Pour son employeur :

— Calmer les rumeurs. Dans une crise, on peut difficilement trop écouter et communiquer. Idéalement, le face-à-face est à privilégier. Les efforts de communication doivent respecter quelques principes : continuité, pertinence, réalisme, transparence et modestie – nous ne savons et ne contrôlons pas tout. Il est crucial de laisser le moins de place possible aux rumeurs. Pour cela, donnez l’heure juste, accueillez les questions et répondez-y honnêtement sans fausse promesse.

— S’intéresser aux personnes. Il faut demeurer vigilant car, avec le temps, la détresse devrait se manifester. Il importe de rester connecté aux employés, de les écouter et de répondre à leurs préoccupations. Les groupes de soutien entre employés et les rencontres de groupe ont plus que jamais leur pertinence ou leur utilité.

— Être attentif au talent. Un vieil adage dit que les gens sont comme le thé ; ils ne savent pas à quel point ils sont forts jusqu’au moment où ils se retrouvent dans l’eau chaude. En effet, une crise agit comme un révélateur du talent dans une organisation.
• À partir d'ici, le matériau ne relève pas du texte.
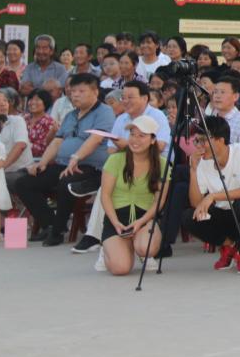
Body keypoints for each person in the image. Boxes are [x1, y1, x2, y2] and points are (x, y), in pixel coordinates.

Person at [73, 79, 172, 255]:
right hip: (125, 164)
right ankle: (95, 235)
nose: (125, 101)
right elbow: (111, 149)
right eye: (123, 97)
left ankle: (138, 233)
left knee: (108, 186)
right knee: (106, 187)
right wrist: (130, 147)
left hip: (154, 166)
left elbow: (160, 146)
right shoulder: (121, 119)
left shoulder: (157, 116)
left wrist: (128, 144)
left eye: (130, 97)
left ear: (145, 98)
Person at [16, 73, 115, 245]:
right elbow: (57, 141)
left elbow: (95, 139)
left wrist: (75, 158)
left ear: (95, 92)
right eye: (73, 91)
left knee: (66, 182)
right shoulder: (71, 115)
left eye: (81, 91)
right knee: (24, 183)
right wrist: (42, 163)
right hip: (64, 164)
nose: (75, 95)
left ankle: (58, 231)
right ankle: (50, 224)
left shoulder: (104, 112)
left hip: (92, 168)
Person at [184, 116, 240, 276]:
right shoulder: (204, 162)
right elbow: (196, 203)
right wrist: (193, 170)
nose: (199, 146)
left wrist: (212, 196)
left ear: (220, 140)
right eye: (196, 141)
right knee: (188, 216)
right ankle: (230, 246)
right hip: (228, 215)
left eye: (203, 141)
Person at [97, 115, 167, 275]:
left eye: (141, 136)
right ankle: (109, 248)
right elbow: (105, 195)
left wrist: (141, 221)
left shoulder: (162, 163)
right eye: (132, 134)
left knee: (145, 248)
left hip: (145, 218)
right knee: (120, 269)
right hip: (117, 218)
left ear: (153, 140)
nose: (135, 140)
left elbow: (159, 201)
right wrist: (115, 222)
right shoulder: (115, 159)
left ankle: (136, 245)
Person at [209, 74, 240, 148]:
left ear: (235, 96)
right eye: (215, 92)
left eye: (222, 92)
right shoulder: (209, 119)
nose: (217, 96)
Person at [24, 89, 57, 159]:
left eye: (37, 100)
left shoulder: (49, 122)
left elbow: (42, 148)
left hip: (38, 160)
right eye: (31, 99)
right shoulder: (24, 118)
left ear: (45, 103)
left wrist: (20, 146)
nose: (33, 102)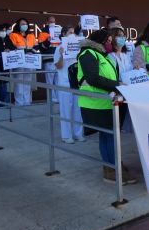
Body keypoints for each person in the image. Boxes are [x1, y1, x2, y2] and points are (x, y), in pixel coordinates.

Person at [77, 29, 136, 184]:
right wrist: (117, 85)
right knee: (108, 135)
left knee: (110, 135)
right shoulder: (87, 53)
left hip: (107, 102)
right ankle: (111, 168)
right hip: (94, 103)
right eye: (108, 41)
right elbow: (93, 78)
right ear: (100, 41)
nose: (111, 43)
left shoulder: (103, 56)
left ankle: (113, 165)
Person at [54, 26, 85, 144]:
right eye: (70, 33)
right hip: (64, 84)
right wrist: (62, 55)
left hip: (76, 84)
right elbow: (58, 66)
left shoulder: (77, 48)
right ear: (64, 34)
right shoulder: (59, 48)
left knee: (78, 111)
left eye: (74, 33)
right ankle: (66, 135)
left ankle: (78, 134)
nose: (72, 35)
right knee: (66, 111)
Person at [9, 18, 39, 106]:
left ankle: (27, 102)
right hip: (18, 61)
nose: (24, 25)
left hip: (29, 61)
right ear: (18, 25)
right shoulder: (13, 35)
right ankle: (19, 103)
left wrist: (31, 50)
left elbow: (36, 47)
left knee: (27, 82)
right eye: (22, 24)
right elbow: (12, 47)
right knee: (18, 82)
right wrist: (23, 49)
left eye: (25, 24)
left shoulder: (31, 35)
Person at [109, 27, 133, 132]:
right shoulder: (109, 56)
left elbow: (130, 71)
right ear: (113, 38)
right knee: (115, 123)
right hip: (116, 91)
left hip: (126, 91)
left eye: (123, 36)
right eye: (119, 36)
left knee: (122, 120)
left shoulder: (125, 55)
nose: (122, 38)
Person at [38, 16, 60, 100]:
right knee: (50, 83)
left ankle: (58, 100)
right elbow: (42, 48)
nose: (53, 23)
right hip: (49, 60)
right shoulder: (43, 33)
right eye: (51, 21)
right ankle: (52, 101)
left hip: (58, 60)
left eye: (54, 21)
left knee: (58, 82)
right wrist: (48, 40)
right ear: (47, 22)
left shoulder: (59, 31)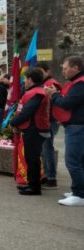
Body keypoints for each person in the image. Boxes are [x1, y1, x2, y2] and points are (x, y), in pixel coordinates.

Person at [45, 55, 84, 206]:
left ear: (76, 68)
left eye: (66, 68)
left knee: (73, 162)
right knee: (80, 161)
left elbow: (67, 103)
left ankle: (79, 195)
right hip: (76, 126)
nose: (63, 71)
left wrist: (53, 95)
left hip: (77, 127)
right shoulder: (77, 83)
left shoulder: (80, 84)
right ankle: (78, 191)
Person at [10, 68, 49, 195]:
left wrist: (13, 122)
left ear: (31, 80)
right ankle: (32, 183)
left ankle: (34, 187)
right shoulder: (35, 91)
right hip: (32, 128)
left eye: (25, 79)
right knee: (31, 158)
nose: (24, 81)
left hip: (34, 129)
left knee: (32, 158)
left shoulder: (37, 93)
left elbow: (27, 112)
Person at [37, 62, 60, 189]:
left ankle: (51, 178)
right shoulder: (43, 83)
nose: (39, 75)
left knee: (47, 149)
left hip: (50, 120)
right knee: (44, 150)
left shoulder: (52, 83)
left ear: (47, 71)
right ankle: (46, 175)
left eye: (41, 72)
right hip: (45, 120)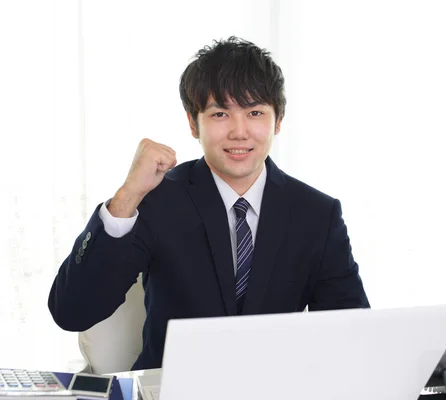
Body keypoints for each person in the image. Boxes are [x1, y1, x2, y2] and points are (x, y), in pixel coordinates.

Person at [48, 36, 369, 370]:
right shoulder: (157, 201)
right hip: (170, 390)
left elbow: (353, 338)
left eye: (255, 112)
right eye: (220, 114)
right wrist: (127, 195)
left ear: (278, 120)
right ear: (193, 123)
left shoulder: (317, 214)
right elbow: (72, 311)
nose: (239, 132)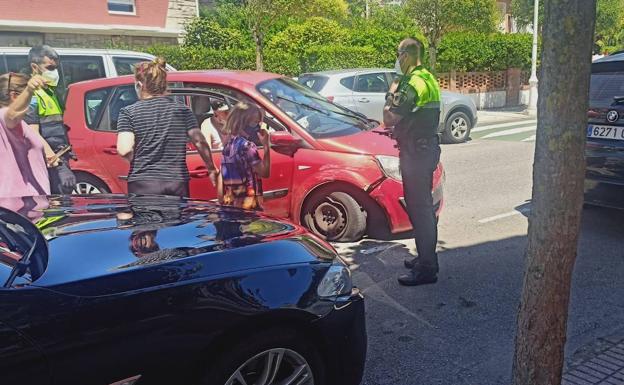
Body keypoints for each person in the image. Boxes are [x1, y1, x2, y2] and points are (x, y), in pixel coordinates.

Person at [383, 38, 442, 287]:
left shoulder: (410, 84)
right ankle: (427, 259)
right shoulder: (428, 77)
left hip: (416, 154)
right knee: (423, 209)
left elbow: (389, 118)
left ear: (405, 55)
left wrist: (391, 92)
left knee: (420, 210)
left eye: (398, 54)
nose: (397, 59)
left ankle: (427, 269)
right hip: (426, 149)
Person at [116, 58, 218, 197]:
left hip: (143, 183)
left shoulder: (128, 113)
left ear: (139, 85)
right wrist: (211, 168)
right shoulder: (182, 110)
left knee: (146, 218)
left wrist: (140, 161)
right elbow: (200, 141)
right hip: (176, 182)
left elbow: (124, 149)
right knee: (177, 218)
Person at [25, 45, 77, 194]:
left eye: (56, 68)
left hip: (59, 157)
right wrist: (58, 165)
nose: (54, 72)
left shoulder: (49, 92)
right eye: (49, 68)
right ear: (34, 67)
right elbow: (33, 134)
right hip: (47, 163)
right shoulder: (32, 95)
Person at [0, 72, 51, 198]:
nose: (32, 99)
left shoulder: (20, 125)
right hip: (21, 203)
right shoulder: (4, 115)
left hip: (28, 201)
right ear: (14, 96)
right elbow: (11, 114)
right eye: (30, 97)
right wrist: (29, 89)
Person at [218, 102, 270, 211]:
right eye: (255, 122)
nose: (258, 126)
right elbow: (265, 172)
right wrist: (266, 145)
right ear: (243, 122)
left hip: (231, 205)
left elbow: (221, 177)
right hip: (249, 206)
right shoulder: (248, 146)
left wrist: (221, 202)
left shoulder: (228, 144)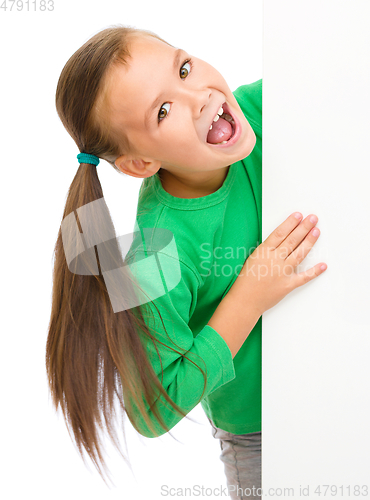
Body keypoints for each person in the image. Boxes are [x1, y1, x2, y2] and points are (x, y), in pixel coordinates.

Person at [46, 25, 327, 497]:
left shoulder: (260, 106)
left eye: (183, 67)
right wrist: (247, 298)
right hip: (261, 437)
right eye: (162, 110)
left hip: (336, 384)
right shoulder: (154, 252)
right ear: (139, 164)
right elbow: (151, 409)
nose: (198, 95)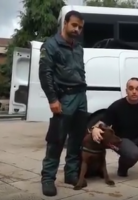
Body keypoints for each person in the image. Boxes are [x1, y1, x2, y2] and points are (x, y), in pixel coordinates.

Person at [39, 11, 87, 196]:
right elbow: (45, 73)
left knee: (76, 139)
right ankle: (48, 179)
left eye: (80, 27)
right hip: (64, 98)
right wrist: (52, 99)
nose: (77, 29)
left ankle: (71, 174)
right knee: (57, 139)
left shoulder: (79, 47)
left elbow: (79, 72)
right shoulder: (51, 45)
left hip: (81, 96)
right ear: (65, 23)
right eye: (74, 25)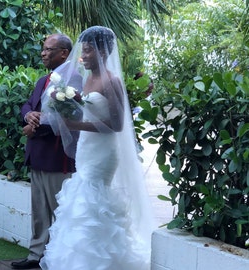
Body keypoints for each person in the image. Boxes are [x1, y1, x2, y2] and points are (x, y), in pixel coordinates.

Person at [39, 26, 156, 270]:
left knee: (91, 200)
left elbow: (116, 125)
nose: (84, 56)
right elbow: (89, 108)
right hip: (86, 148)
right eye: (83, 50)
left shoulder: (110, 81)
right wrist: (72, 104)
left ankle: (96, 263)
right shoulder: (87, 78)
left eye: (89, 51)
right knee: (81, 199)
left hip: (103, 153)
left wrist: (76, 123)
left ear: (103, 53)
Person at [11, 33, 82, 270]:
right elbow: (29, 104)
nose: (43, 53)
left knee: (58, 211)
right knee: (39, 211)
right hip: (37, 153)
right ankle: (35, 256)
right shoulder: (43, 80)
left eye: (48, 49)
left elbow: (69, 117)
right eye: (43, 49)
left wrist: (34, 129)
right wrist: (27, 116)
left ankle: (59, 258)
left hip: (56, 155)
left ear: (64, 52)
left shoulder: (74, 79)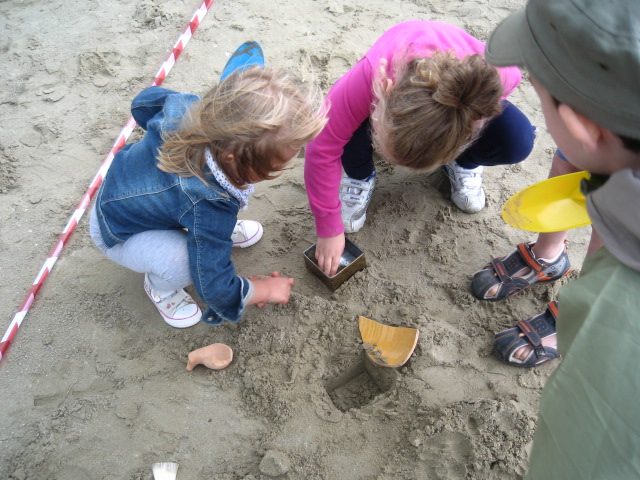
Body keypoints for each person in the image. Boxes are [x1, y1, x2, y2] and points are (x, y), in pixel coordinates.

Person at [485, 0, 640, 477]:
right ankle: (550, 256)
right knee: (596, 174)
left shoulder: (625, 327)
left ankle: (573, 310)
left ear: (581, 125)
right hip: (612, 153)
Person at [89, 49, 327, 328]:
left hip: (124, 192)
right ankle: (160, 288)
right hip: (119, 232)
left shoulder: (189, 109)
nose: (285, 167)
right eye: (276, 166)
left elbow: (143, 102)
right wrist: (263, 289)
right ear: (233, 159)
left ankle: (212, 234)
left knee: (203, 220)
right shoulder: (209, 203)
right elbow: (213, 286)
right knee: (183, 263)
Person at [304, 20, 537, 276]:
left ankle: (463, 163)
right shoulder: (370, 76)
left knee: (518, 139)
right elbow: (322, 148)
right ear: (384, 90)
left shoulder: (501, 77)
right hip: (392, 71)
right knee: (344, 123)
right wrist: (329, 228)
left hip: (463, 91)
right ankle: (359, 175)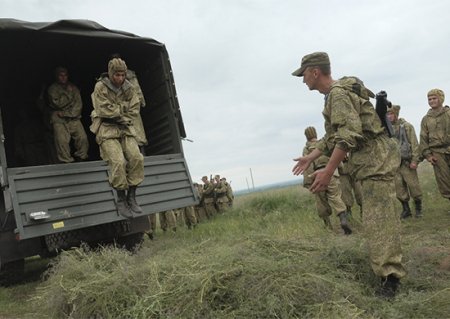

Certains vont sortir de l’ombre, se démarquer d’une façon constructive, tandis que d’autres vont décevoir par leur attitude et leur comportement.

— Saisir l’occasion. Un autre adage dit qu’il ne faut jamais laisser une bonne crise se perdre. Comme une crise déstabilise l’organisation, c’est aussi un bon moment pour accélérer certains changements en cours, recentrer les priorités, tester de nouvelles façons d’organiser le travail, raffermir la culture par des gestes symboliques ou simplifier les façons de faire.

— Renforcer le rôle des leaders de proximité. En contexte de crise, ils sont observés et jugés plus que jamais. Ils peuvent donc faire une grande différence en donnant le ton et en faisant savoir aux employés que les prochains mois seront chaotiques et que leurs réactions sont normales. C’est leur rôle d’être présents et visibles sur le terrain afin de les rassurer et de les soutenir. Rappeler que les crises passent et qu’il y aura un après donne de l’espoir. Une autre bonne façon de soutenir ses employés est de réduire le nombre de priorités et d’aligner les contributions vers des résultats bénéfiques à court terme, ce qui redonne un sentiment de contrôle. Enfin, il ne faut surtout pas oublier de célébrer les petites victoires.